What the exercise asks:
Put every line of the listing below into a Markdown table with two columns, "Row" for the row number and "Line" for the line itself, and leave out any blank lines.

+++ Task material

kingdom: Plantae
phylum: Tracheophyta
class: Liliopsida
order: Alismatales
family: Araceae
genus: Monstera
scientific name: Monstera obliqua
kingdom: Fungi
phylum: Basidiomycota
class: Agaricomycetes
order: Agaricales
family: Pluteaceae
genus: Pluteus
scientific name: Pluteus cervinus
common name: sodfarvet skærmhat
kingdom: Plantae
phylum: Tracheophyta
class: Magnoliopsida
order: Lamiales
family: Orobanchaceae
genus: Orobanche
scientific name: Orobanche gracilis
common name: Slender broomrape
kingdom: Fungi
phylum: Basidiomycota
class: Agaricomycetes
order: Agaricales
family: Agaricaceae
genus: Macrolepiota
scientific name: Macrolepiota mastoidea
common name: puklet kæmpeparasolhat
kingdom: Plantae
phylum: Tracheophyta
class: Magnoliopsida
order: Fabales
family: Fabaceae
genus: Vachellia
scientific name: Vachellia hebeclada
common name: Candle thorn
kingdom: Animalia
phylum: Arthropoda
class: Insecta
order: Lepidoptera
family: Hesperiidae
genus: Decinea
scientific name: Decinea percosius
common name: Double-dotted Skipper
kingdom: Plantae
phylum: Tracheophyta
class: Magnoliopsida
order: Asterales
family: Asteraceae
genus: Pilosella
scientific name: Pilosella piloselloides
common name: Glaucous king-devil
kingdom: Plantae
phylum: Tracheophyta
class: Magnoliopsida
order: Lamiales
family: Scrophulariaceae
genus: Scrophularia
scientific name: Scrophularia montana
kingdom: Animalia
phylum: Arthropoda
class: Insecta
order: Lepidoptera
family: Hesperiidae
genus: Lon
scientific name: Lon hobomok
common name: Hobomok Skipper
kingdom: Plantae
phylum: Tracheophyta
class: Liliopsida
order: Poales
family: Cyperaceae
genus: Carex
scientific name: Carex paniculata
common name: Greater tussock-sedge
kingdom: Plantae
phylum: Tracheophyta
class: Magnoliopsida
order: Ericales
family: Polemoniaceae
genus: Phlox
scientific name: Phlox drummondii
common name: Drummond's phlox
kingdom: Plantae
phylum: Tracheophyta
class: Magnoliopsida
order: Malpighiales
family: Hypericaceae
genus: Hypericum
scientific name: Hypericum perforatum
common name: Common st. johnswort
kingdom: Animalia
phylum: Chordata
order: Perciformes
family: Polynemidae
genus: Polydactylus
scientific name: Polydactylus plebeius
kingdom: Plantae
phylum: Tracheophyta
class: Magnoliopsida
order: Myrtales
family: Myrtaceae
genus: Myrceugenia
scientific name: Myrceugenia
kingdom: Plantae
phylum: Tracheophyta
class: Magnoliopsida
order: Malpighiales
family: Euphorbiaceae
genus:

++++++

Exercise response:
| Row | Line |
|---|---|
| 1 | kingdom: Plantae |
| 2 | phylum: Tracheophyta |
| 3 | class: Liliopsida |
| 4 | order: Alismatales |
| 5 | family: Araceae |
| 6 | genus: Monstera |
| 7 | scientific name: Monstera obliqua |
| 8 | kingdom: Fungi |
| 9 | phylum: Basidiomycota |
| 10 | class: Agaricomycetes |
| 11 | order: Agaricales |
| 12 | family: Pluteaceae |
| 13 | genus: Pluteus |
| 14 | scientific name: Pluteus cervinus |
| 15 | common name: sodfarvet skærmhat |
| 16 | kingdom: Plantae |
| 17 | phylum: Tracheophyta |
| 18 | class: Magnoliopsida |
| 19 | order: Lamiales |
| 20 | family: Orobanchaceae |
| 21 | genus: Orobanche |
| 22 | scientific name: Orobanche gracilis |
| 23 | common name: Slender broomrape |
| 24 | kingdom: Fungi |
| 25 | phylum: Basidiomycota |
| 26 | class: Agaricomycetes |
| 27 | order: Agaricales |
| 28 | family: Agaricaceae |
| 29 | genus: Macrolepiota |
| 30 | scientific name: Macrolepiota mastoidea |
| 31 | common name: puklet kæmpeparasolhat |
| 32 | kingdom: Plantae |
| 33 | phylum: Tracheophyta |
| 34 | class: Magnoliopsida |
| 35 | order: Fabales |
| 36 | family: Fabaceae |
| 37 | genus: Vachellia |
| 38 | scientific name: Vachellia hebeclada |
| 39 | common name: Candle thorn |
| 40 | kingdom: Animalia |
| 41 | phylum: Arthropoda |
| 42 | class: Insecta |
| 43 | order: Lepidoptera |
| 44 | family: Hesperiidae |
| 45 | genus: Decinea |
| 46 | scientific name: Decinea percosius |
| 47 | common name: Double-dotted Skipper |
| 48 | kingdom: Plantae |
| 49 | phylum: Tracheophyta |
| 50 | class: Magnoliopsida |
| 51 | order: Asterales |
| 52 | family: Asteraceae |
| 53 | genus: Pilosella |
| 54 | scientific name: Pilosella piloselloides |
| 55 | common name: Glaucous king-devil |
| 56 | kingdom: Plantae |
| 57 | phylum: Tracheophyta |
| 58 | class: Magnoliopsida |
| 59 | order: Lamiales |
| 60 | family: Scrophulariaceae |
| 61 | genus: Scrophularia |
| 62 | scientific name: Scrophularia montana |
| 63 | kingdom: Animalia |
| 64 | phylum: Arthropoda |
| 65 | class: Insecta |
| 66 | order: Lepidoptera |
| 67 | family: Hesperiidae |
| 68 | genus: Lon |
| 69 | scientific name: Lon hobomok |
| 70 | common name: Hobomok Skipper |
| 71 | kingdom: Plantae |
| 72 | phylum: Tracheophyta |
| 73 | class: Liliopsida |
| 74 | order: Poales |
| 75 | family: Cyperaceae |
| 76 | genus: Carex |
| 77 | scientific name: Carex paniculata |
| 78 | common name: Greater tussock-sedge |
| 79 | kingdom: Plantae |
| 80 | phylum: Tracheophyta |
| 81 | class: Magnoliopsida |
| 82 | order: Ericales |
| 83 | family: Polemoniaceae |
| 84 | genus: Phlox |
| 85 | scientific name: Phlox drummondii |
| 86 | common name: Drummond's phlox |
| 87 | kingdom: Plantae |
| 88 | phylum: Tracheophyta |
| 89 | class: Magnoliopsida |
| 90 | order: Malpighiales |
| 91 | family: Hypericaceae |
| 92 | genus: Hypericum |
| 93 | scientific name: Hypericum perforatum |
| 94 | common name: Common st. johnswort |
| 95 | kingdom: Animalia |
| 96 | phylum: Chordata |
| 97 | order: Perciformes |
| 98 | family: Polynemidae |
| 99 | genus: Polydactylus |
| 100 | scientific name: Polydactylus plebeius |
| 101 | kingdom: Plantae |
| 102 | phylum: Tracheophyta |
| 103 | class: Magnoliopsida |
| 104 | order: Myrtales |
| 105 | family: Myrtaceae |
| 106 | genus: Myrceugenia |
| 107 | scientific name: Myrceugenia |
| 108 | kingdom: Plantae |
| 109 | phylum: Tracheophyta |
| 110 | class: Magnoliopsida |
| 111 | order: Malpighiales |
| 112 | family: Euphorbiaceae |
| 113 | genus: |